__Supplied material__.
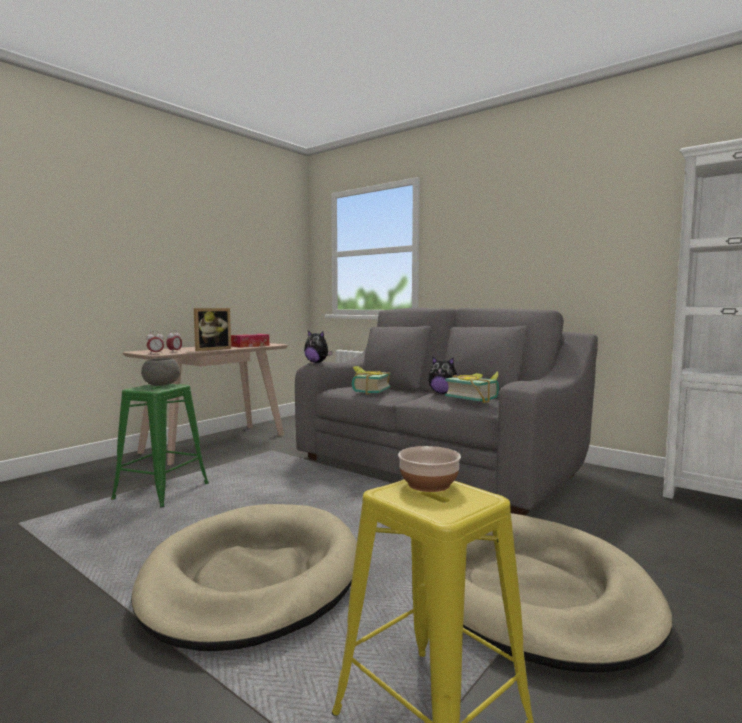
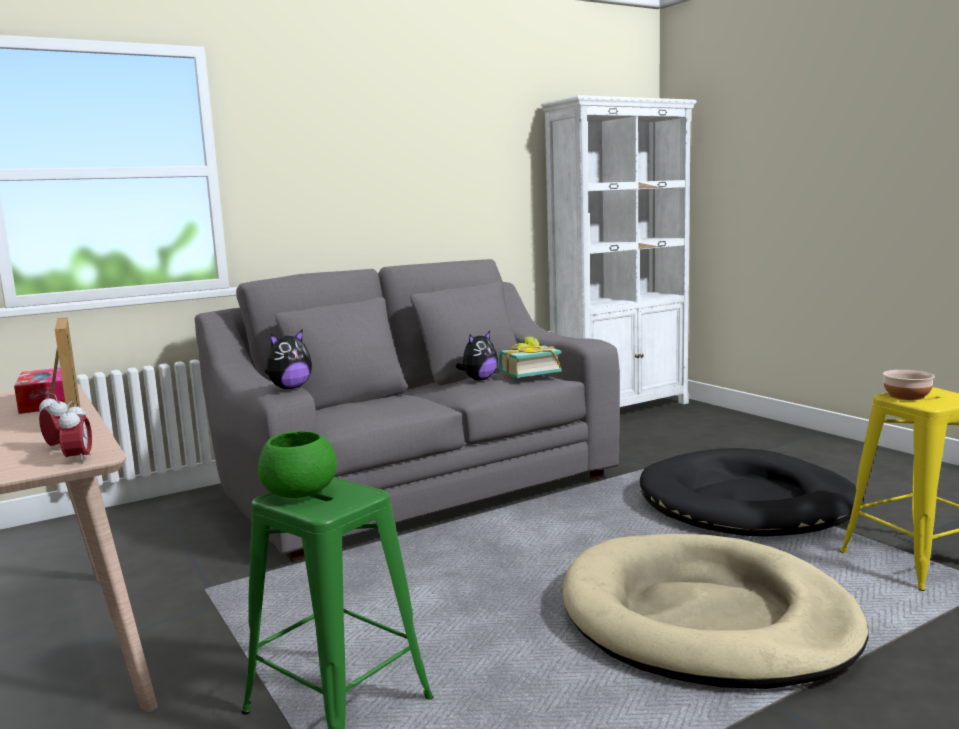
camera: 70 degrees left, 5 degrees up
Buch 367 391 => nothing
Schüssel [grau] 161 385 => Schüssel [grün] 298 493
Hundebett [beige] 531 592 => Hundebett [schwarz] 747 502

__Your assignment__. Print the material above once more, exactly, minus the pictures.

__Task response__.
camera: 70 degrees left, 5 degrees up
Buch 367 391 => nothing
Schüssel [grau] 161 385 => Schüssel [grün] 298 493
Hundebett [beige] 531 592 => Hundebett [schwarz] 747 502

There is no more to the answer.